Density, reciprocity, and centralization are shown for each site with descriptive statistics, based on data gathered, and compared to simulated graphs with the same attributes to compare whether observed attributes are relatively high or low.
(CUG and EGRM tests should be described here.)
Authors propose three hypotheses:
- H1: Density in the CBPP engagement network is positively associated with the degree of institutional engagement.
- H2: The degree of reciprocity in the CBPP engagement network is positively associated with the degree of institutional engagement.
- H3: The degree of centralization in the CBPP engagement network is positively associated with the degree of institutional engagement.
The Kompoz engagement network had a slightly denser structure than ccMixter's, "pointing in the direction of H1 without providing strong support for it."
The Kompoz network showed stronger reciprocity, providing some support for H2.
ccMixter showed stronger out-degree centralization, though H3 received some support from the sources of centralization found at each site, ie macro for ccMixter and micro for Kompoz, being where each has stronger institutional features.

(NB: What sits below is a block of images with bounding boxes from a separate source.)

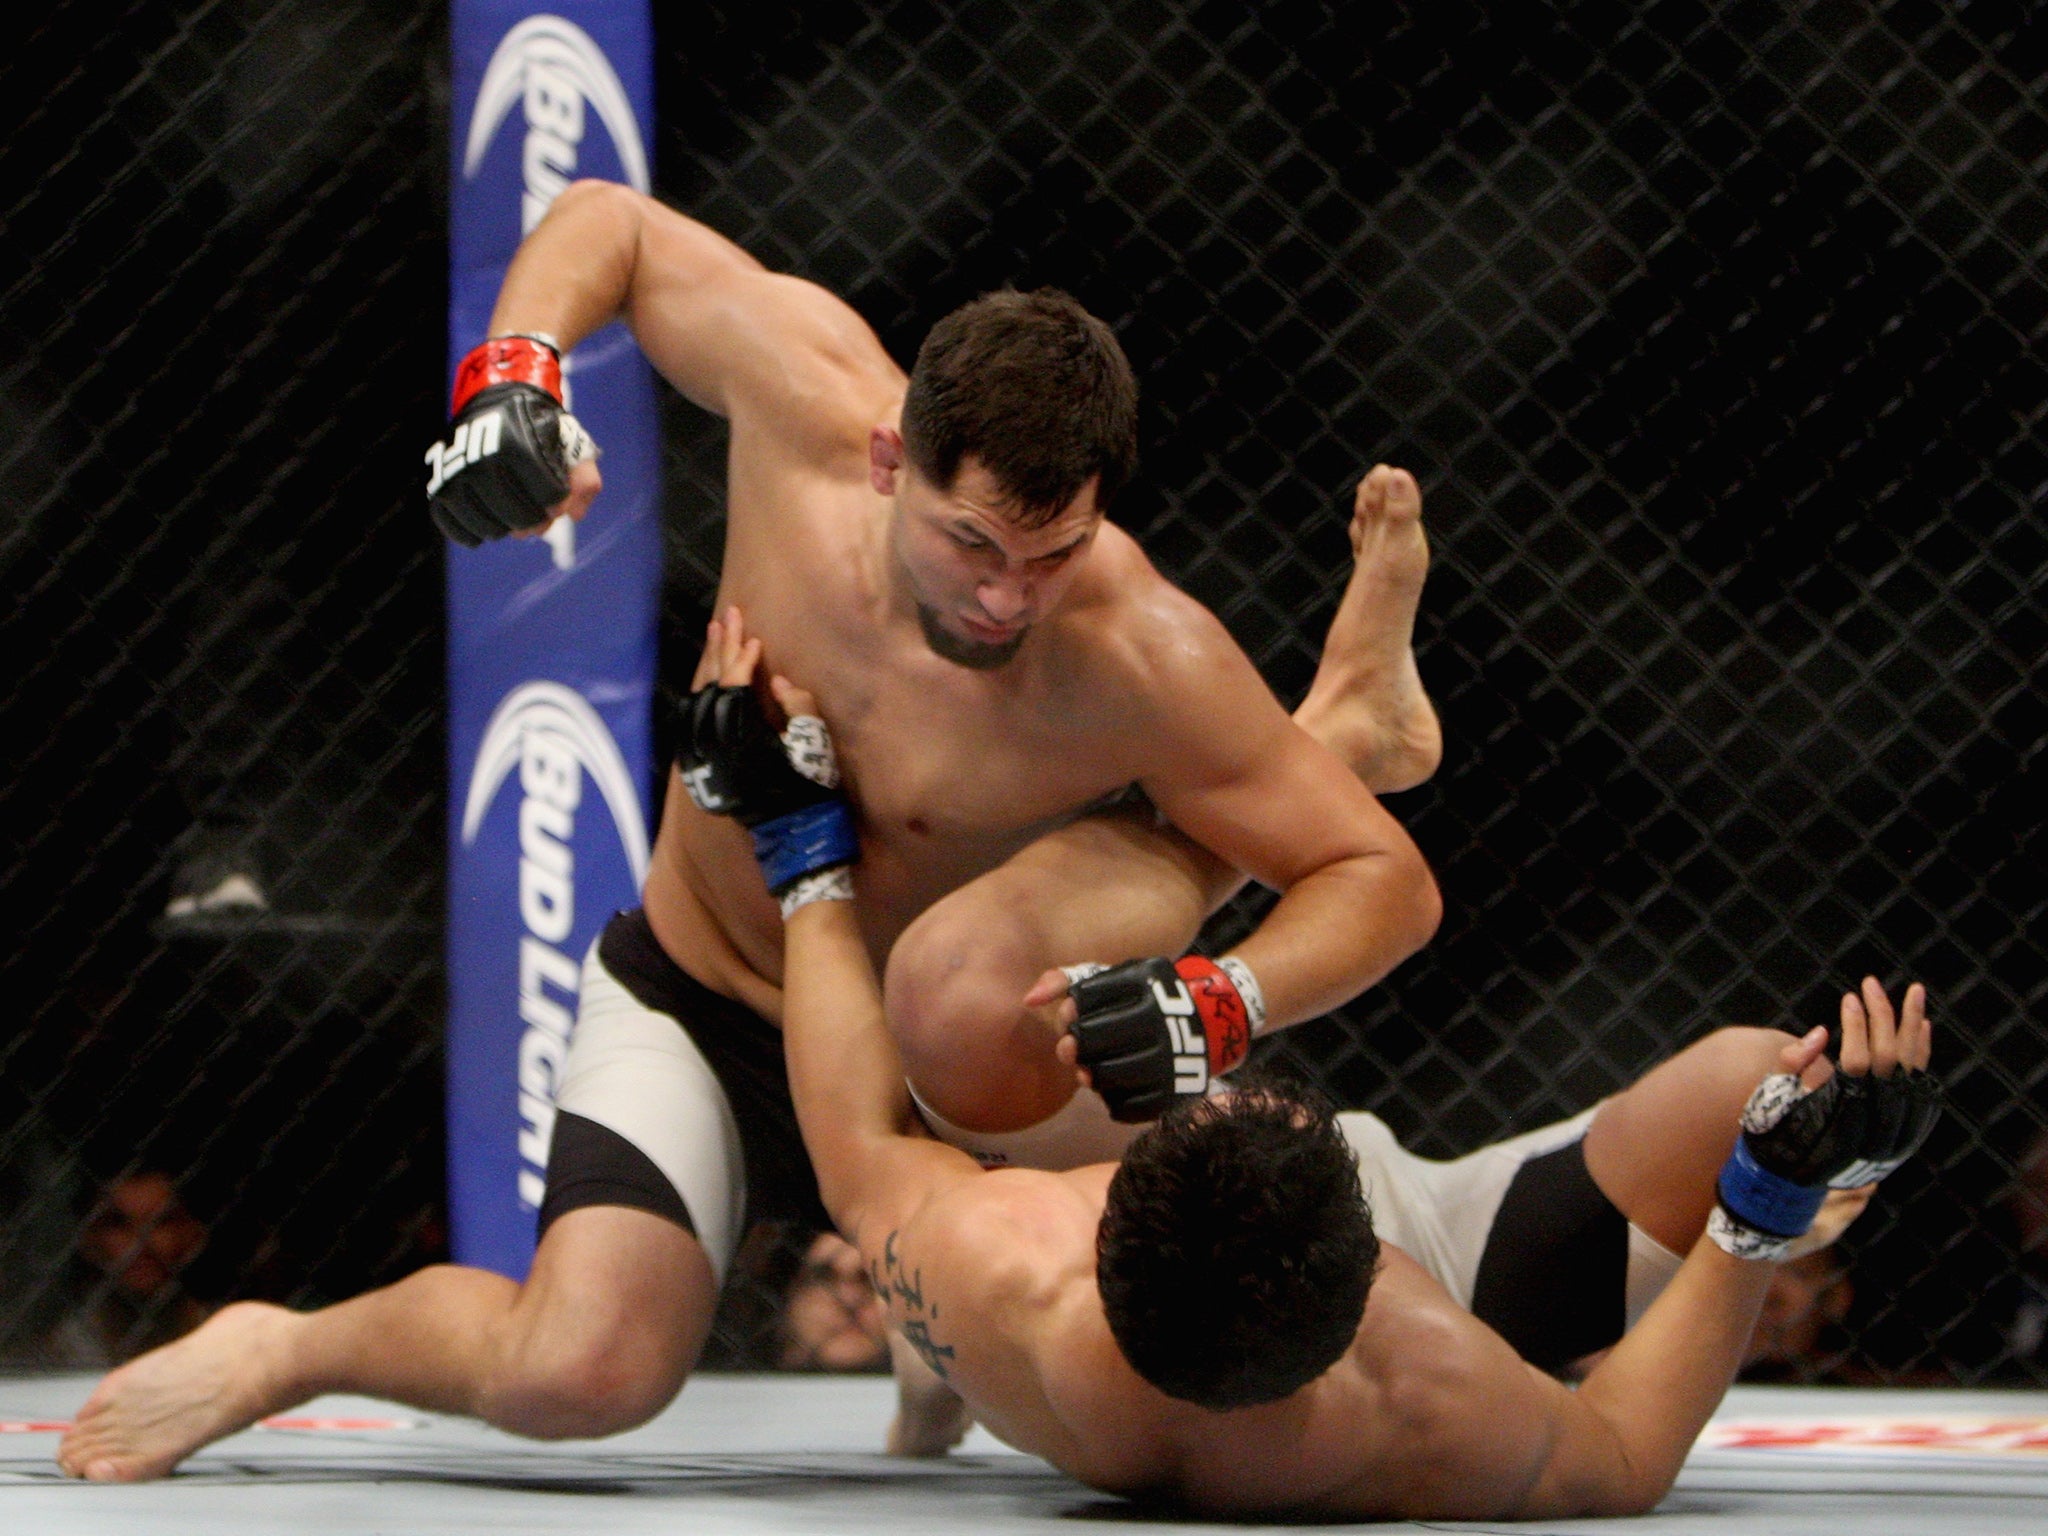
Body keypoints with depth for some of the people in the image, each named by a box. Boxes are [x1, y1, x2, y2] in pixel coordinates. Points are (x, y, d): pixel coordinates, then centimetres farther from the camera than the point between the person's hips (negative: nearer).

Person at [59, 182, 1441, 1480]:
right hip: (697, 1012, 2)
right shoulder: (807, 389, -22)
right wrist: (509, 371, -21)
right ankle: (290, 1349, 6)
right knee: (578, 1375, -25)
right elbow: (610, 223, -3)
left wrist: (1221, 1005, -41)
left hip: (937, 1054, -2)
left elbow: (1385, 878, -22)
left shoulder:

Theoretical and Practical Relevance
Quote:
- Future study will examine both the mode of engagement and the mode of interaction in the collective action space to uncover how they influence each other to drive successful collective action. For example, a study could collect communication network data to measure features of two interaction modes through network attributes. Another might launch a survey launched to measure how users in each community perceive the community’s structure, the level of trust among peers, communication frequency, and perceived efficacy for both individuals and communities.